Unos momentos después, el escritorio se quedó en blanco. En la pantalla apareció una pequeña ventana con el mensaje:
¿Es correcta esta dirección de Mac?
Clique SÍ para continuar. NO para salir.
Dando por sentado que era un típico problema de compatibilidad entre Windows y Mac, Tom hizo clic en «SÍ». Al cabo de unos momentos, apareció otro mensaje.
Bienvenido, suscriptor. Está conectándose.
Luego, aparecieron las palabras:
Una producción de Escarabajo.
Casi al instante, desaparecieron. Al mismo tiempo, la pantalla se iluminó progresivamente hasta formar una imagen granulada en color de un dormitorio, como si estuviera viéndola a través de una cámara de seguridad.
Era una habitación grande, femenina, con una cama de matrimonio pequeña cubierta con un edredón y cojines esparcidos encima, un tocador sencillo, un espejo largo y antiguo de madera que podría estar sacado de la tienda de un modisto, una cómoda de madera a los pies de la cama, un par de alfombras de pelo largo y estores bajados. Dos lámparas de mesita de noche iluminaban el cuarto y había otra fuente de luz que salía por la puerta del baño parcialmente abierta. En las paredes colgaban un par de fotografías de desnudos en blanco y negro de Helmut Newton. Enfrente de la cama había puertas de armario con espejos, y reflejada en ellos se veía una puerta que llevaba, supuso, a un pasillo.

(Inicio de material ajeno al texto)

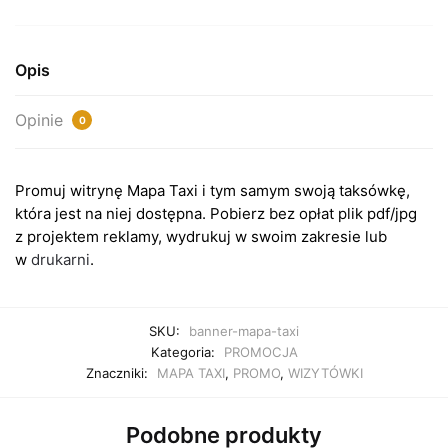
Mapa
Taxi
Opis
Opinie
0
Promuj witrynę Mapa Taxi i tym samym swoją taksówkę,
która jest na niej dostępna. Pobierz bez opłat plik pdf/jpg
z projektem reklamy, wydrukuj w swoim zakresie lub
w
drukarni
.
SKU:
banner-mapa-taxi
Kategoria:
PROMOCJA
Znaczniki:
MAPA TAXI
,
PROMO
,
WIZYTÓWKI
Podobne produkty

Una mujer joven y esbelta salió del baño, ajustándose la ropa, mirando el reloj, parecía algo nerviosa. Era elegante y guapa, tenía el pelo largo y rubio, llevaba un vestido negro ceñido y un collar de perlas, y sostenía un bolso de mano como si fuera de camino a una fiesta. A Tom le recordó un poco a Gwyneth Paltrow y, por un instante fugaz, se preguntó si era ella; entonces, la chica volvió la cabeza y vio que no, aunque se le parecía bastante.

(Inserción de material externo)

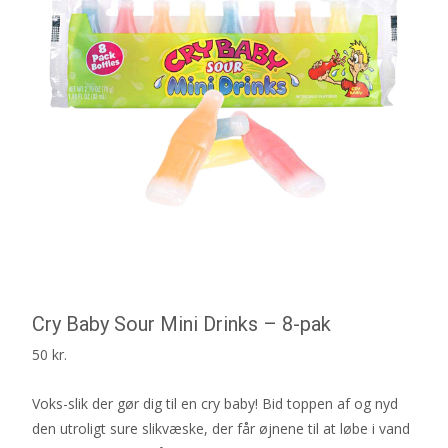
Cry Baby Sour Mini Drinks – 8-pak
50
kr.
Voks-slik der gør dig til en cry baby! Bid toppen af og nyd
den utroligt sure slikvæske, der får øjnene til at løbe i vand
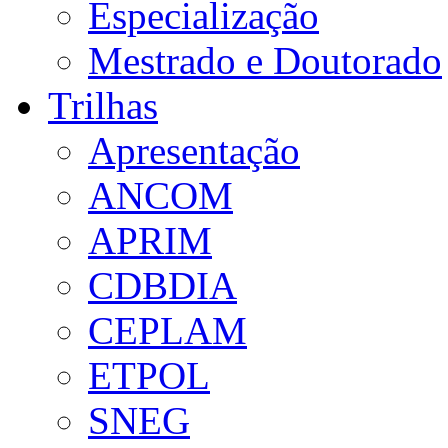
Especialização
Mestrado e Doutorado
Trilhas
Apresentação
ANCOM
APRIM
CDBDIA
CEPLAM
ETPOL
SNEG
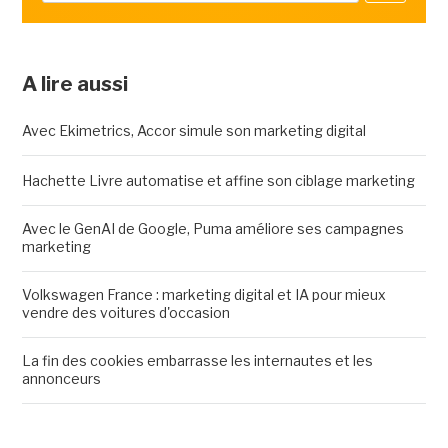
A lire aussi
Avec Ekimetrics, Accor simule son marketing digital
Hachette Livre automatise et affine son ciblage marketing
Avec le GenAI de Google, Puma améliore ses campagnes
marketing
Volkswagen France : marketing digital et IA pour mieux
vendre des voitures d'occasion
La fin des cookies embarrasse les internautes et les
annonceurs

La joven se sentó en el borde de la cama y, para sorpresa de Tom, se quitó de una patada los zapatos de tacón; al parecer, desconocía por completo la presencia de la cámara. Luego, se levantó y comenzó a desabotonarse el vestido.
Al cabo de unos momentos, la puerta de la habitación se abrió detrás de la mujer y un hombre bajito, de complexión fuerte, que llevaba un pasamontañas y vestía completamente de negro, entró y cerró la puerta con la mano enguantada. La mujer o bien no le había oído, o bien pasaba de él. Mientras el hombre caminaba por el cuarto hacia ella, la chica comenzó a desabrocharse el collar de perlas.